Terlepas dari berbagai kekurangan
yang ada, menyikapi uu 22/99 dgn balik ba nagari merupakan kecerdasan sendiri
bagi Minangkabau. Kalo saat ini masih centang parenang, menurutku itu hal yang
wajar. Sudah 20 th masyarakat minang yang sudah memiliki budaya organisasi
pemerintahan dipaksa oleh UU untuk tunduk meninggalkan budayanya, kini belik
lagi. Wajarlah kalo kini ribut dan saling berargumen berebut bener tentang
sistem pemerintahan nagari. Tapi aku yakin akan segera tiba bola akan berputar
pada porosnya.
Nah.... akan lebih sip acara
kawan-kawan di jogya nanti juga mbahas seputar pemerintahan nagari. Yang
kucermati saat ini, masih banyak pemerintahan nagari yang belum tahu apa saja
aset yang dimliki yang dapat dikelola menjadi sumber pendapatan nagari. Sekedar
tahu emang iya, tapi tahu dengan ukuran yang jelas masih belum. Misalnya, satu
nagari berapa luas wilayahnya, dimana batasnya, parak pisangnya ada berapo
laweh, ulayat kaum caniago dimana. berapa laweh, berbatasan dengan tanah
siapa, dan apa saja isinya........dst..dst.... sampe kini alun ado peta wilayah
apolai peta tematik spt tataguno lahan dsb.

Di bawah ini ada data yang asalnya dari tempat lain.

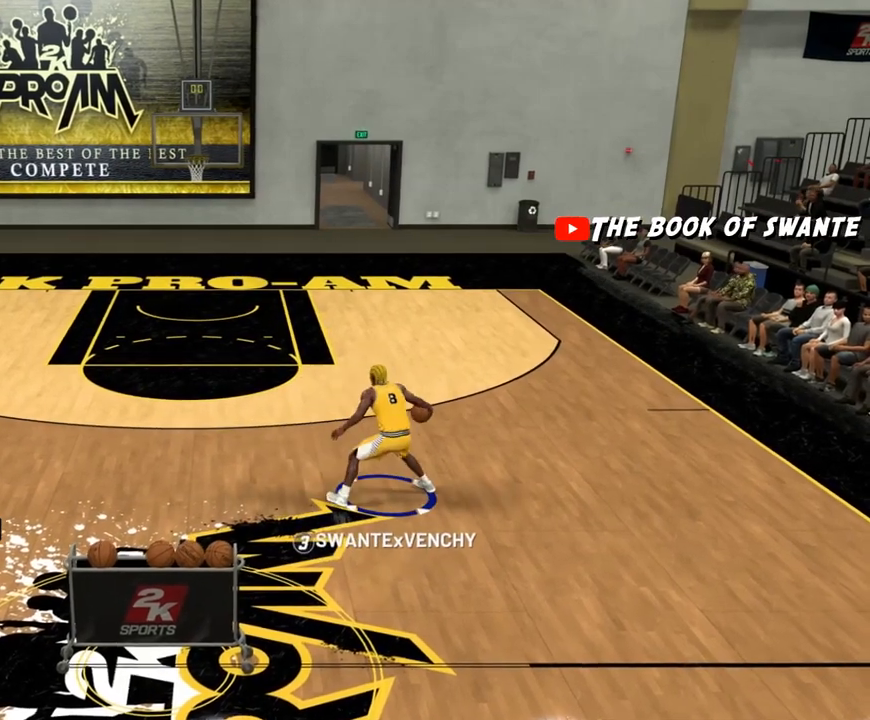
{"buttons": ["R2"], "left_stick": "center", "right_stick": "center", "events": [[317, "right_stick", "center"]]}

Padahal dengan m,emiliki data ini
nagari akan lebih konkrit buek rencana pengelolaan yang akhirnyo bisa jadi
pendapatan nagari yang otonomi itu.... Sampai kini untuk biaya pengelolaan nagari yang katanya
OTONOM sebagian buuuesar pakai DAUN (dana alokasi untuk
nagari)
Selama periode 2003, sebagian besar
nagari sibuk bikin PERNA (Peraturan nagari), dan ini emang ada pelatihannya dari
pemkab. Padahal secara adat, masyarakat kan sudah punya aturan (biarpun tak
tertulis). Tentang perna ini ada kekuatiranku, karena pola pikir legalistik ini
akan mengikis nilai-nilai adat minangkabau. Ada perna yang secara detail ngatur
tentang larangan berselingkuh, adolai tentang atasi pertengkaran..dll..dll.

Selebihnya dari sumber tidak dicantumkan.